The 662-page Natural Resources Management Act passed 92 to 8. According to The Washington Post:

The measure protects 1.3 million acres as wilderness, the nation’s most stringent protection, which prohibits even roads and motorized vehicles. It permanently withdraws more than 370,000 acres of land from mining around two national parks, including Yellowstone, and permanently authorizes a program to spend offshore-drilling revenue on conservation efforts.

“It touches every state, features the input of a wide coalition of our colleagues and has earned the support of a broad, diverse coalition of many advocates for public lands, economic development and conservation,” Senate Majority Leader Mitch McConnell (R-Ky.) told The Post.

Aside from the public land protections, there are provisions that also benefit private citizens. Alaska Senator Lisa Murkowski, who co-authored the bill, included a provision that allows native Alaskans who are Vietnam War veterans to apply for a land allotment in their home state.

The bill also establishes four new national monuments.

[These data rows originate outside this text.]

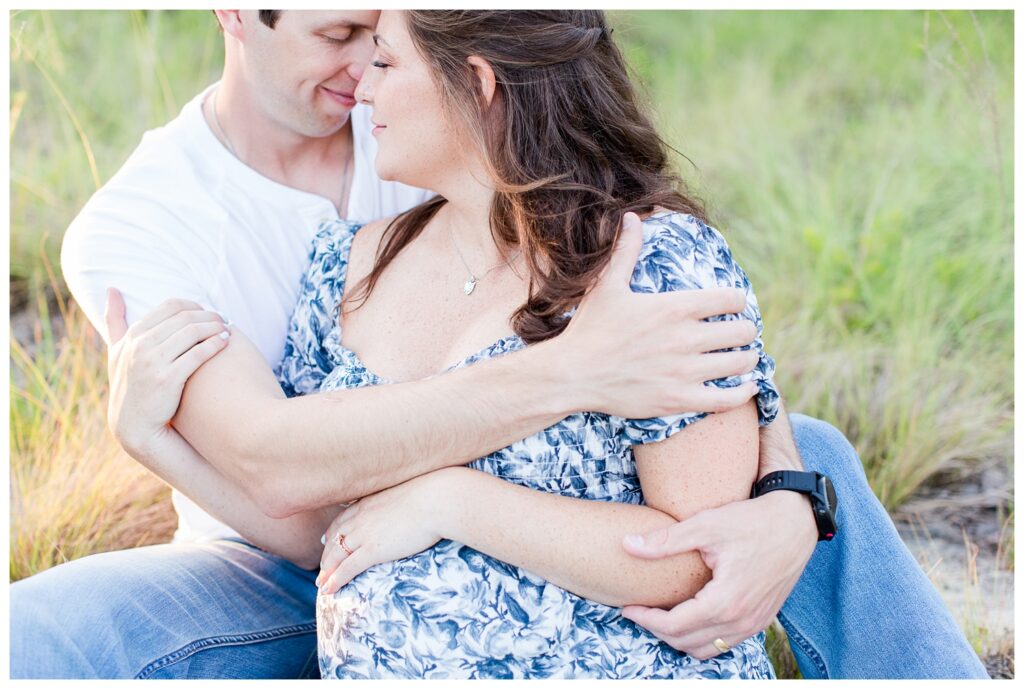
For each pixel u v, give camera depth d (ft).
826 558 5.97
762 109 13.19
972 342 10.01
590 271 5.10
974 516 8.65
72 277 6.46
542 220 5.26
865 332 10.33
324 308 6.27
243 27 6.40
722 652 5.11
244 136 6.82
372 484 5.32
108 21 12.90
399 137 5.51
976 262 10.57
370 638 5.18
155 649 5.55
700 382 4.92
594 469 5.18
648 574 4.97
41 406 8.98
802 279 10.73
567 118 5.43
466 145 5.46
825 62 14.26
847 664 5.83
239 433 5.42
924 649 5.57
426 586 5.11
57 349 9.93
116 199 6.54
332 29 6.31
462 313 5.61
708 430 5.02
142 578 5.80
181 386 5.55
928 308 10.30
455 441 5.14
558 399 5.02
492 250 5.61
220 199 6.68
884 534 5.82
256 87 6.58
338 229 6.55
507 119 5.35
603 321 4.97
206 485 5.85
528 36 5.30
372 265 6.21
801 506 5.19
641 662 5.12
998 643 7.36
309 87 6.50
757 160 12.17
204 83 12.52
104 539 8.25
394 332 5.81
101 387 9.25
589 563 4.97
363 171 7.12
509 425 5.09
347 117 6.94
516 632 5.04
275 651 6.06
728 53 14.43
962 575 8.05
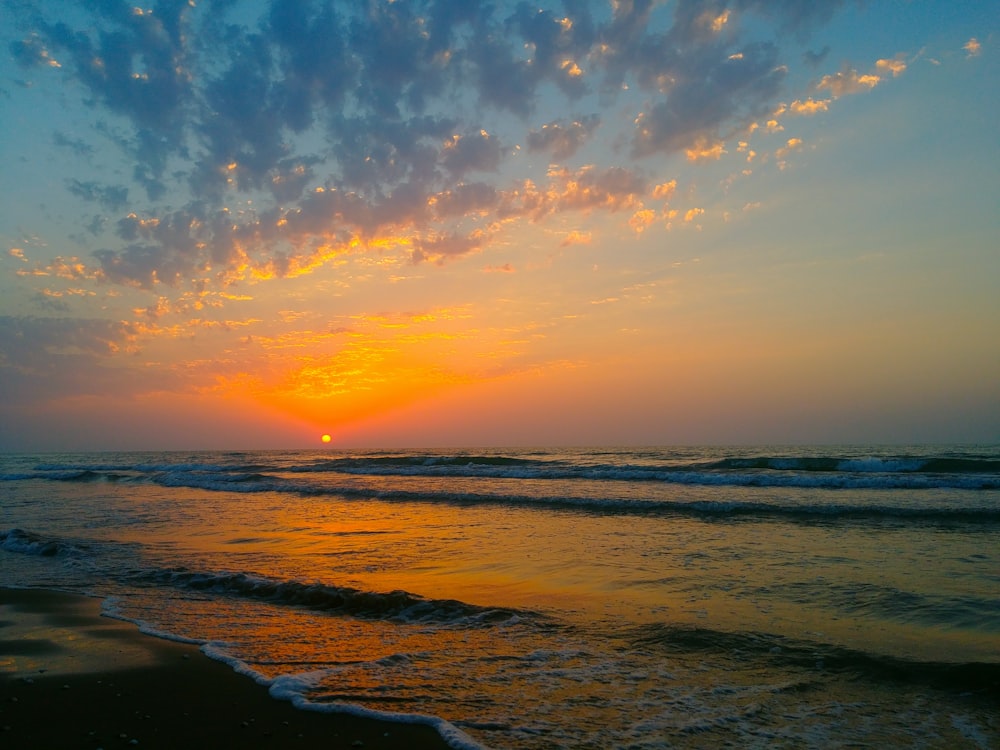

One is the Jackson, Mississippi, home of Civil Rights activists Medgar and Myrlie Evers, which is also where Medgar Evers was assassinated in 1963. The home was already a national landmark, but it will be afforded greater protection and prominence if it is designated a monument. The bill also declares Mill Springs battlefield in Kentucky, the site of the first Union victory in the Civil War, a monument.

The measure also codifies—or establishes into a cohesive set of rules—the Obama era Every Kid Outdoors Act, which allows fourth graders and their families to visit national parks free of charge.

The bill will go to the House for a vote later this month and is expected to pass, according to The Washington Post. And while President Donald Trump has scaled back protections for public lands in favor of development, the newspaper reports that the White House has privately indicated that he will sign it into law.